ずさんな工事がされていた県道長井古座線の八郎山トンネル(和歌山県串本町で)∥県提供
ずさんな工事がされていた県道長井古座線の八郎山トンネル(和歌山県串本町で)∥県提供
 和歌山県が、県道長井古座線の「八郎山トンネル」(串本町―那智勝浦町、711メートル)のずさん工事についての調査報告書をまとめたことを受け、岸本周平知事は5日の定例記者会見で、自動車メーカーの不正を引き合いに出し「それに匹敵するほどの倫理観の欠如があった。会社に猛省を促す」と述べた。

 岸本知事は「本当にこんなずさんな事が起きたのかと、いま一度驚かされた」とし、業者に損害賠償を請求する考えを示した。弁護士や国土交通省と相談しながら準備を進めているという。

 トンネルは県から請け負った浅川組(和歌山市)と堀組(田辺市)の共同企業体が施工。トンネルのほぼ全体で内壁が薄かったり、トンネルを支える鋼材約700本のほとんどがずれて設置されていたりした。データを改ざんして県に報告したことも発覚。浅川組が自社負担でやり直し工事を進めている。

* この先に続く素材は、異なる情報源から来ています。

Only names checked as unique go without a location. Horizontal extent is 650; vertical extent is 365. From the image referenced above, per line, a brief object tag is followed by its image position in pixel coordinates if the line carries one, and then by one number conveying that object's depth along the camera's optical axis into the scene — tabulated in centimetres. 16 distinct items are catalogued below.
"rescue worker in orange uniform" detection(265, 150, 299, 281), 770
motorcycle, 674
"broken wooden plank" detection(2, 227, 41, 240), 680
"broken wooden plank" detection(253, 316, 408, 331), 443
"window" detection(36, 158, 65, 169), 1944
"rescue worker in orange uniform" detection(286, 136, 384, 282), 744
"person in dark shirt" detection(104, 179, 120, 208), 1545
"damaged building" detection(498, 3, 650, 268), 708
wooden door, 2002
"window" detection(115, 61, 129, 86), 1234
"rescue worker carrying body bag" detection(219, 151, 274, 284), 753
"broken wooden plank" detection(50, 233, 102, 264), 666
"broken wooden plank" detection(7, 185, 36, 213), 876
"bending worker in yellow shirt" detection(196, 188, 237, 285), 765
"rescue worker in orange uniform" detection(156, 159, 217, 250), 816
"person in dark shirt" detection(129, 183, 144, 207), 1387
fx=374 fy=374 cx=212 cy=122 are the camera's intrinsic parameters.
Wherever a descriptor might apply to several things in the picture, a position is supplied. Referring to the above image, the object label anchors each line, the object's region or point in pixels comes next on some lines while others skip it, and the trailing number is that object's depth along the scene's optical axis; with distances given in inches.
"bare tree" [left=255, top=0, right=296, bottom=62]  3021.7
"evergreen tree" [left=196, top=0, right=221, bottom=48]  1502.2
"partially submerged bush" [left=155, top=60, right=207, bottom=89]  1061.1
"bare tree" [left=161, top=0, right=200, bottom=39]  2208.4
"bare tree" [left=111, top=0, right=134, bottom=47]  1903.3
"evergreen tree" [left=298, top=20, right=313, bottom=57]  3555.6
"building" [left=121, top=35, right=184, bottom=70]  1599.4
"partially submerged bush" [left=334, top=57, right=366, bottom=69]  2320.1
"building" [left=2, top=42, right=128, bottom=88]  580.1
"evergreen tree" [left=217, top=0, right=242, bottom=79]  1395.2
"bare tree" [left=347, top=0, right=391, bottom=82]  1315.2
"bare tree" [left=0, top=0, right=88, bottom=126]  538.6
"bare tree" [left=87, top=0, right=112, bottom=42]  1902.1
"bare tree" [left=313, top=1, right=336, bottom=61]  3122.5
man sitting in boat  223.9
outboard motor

 調査報告書は有識者でつくる県「技術検討委員会」の意見を聞いてまとめた。近く、県ホームページで公開される。

■「総合的な見直しを」 入札制度

 岸本知事は会見で、これまで県が実施してきた入札制度改革を次期総合計画で検証するとともに、入札制度の総合的な見直しを検討していく考えも示した。

 災害対応を例に挙げ「実際に重機を持って現場で施工している業者しか助けてくれないし、そういった会社は設備に償却がかかり経営上大変になる。どうバランスを取るか」と指摘。その上で「入札の際、災害の時に助けてくれる会社に、もっと優遇をしてもいいのではないかという意見もある」と話した。

 さらに「災害協定を結んでいる会社は総合評価で加点されるが、重機も持っていない会社が加点されることでいいのかという議論も出てくると思う。総合的に見直していきたい」とも述べた。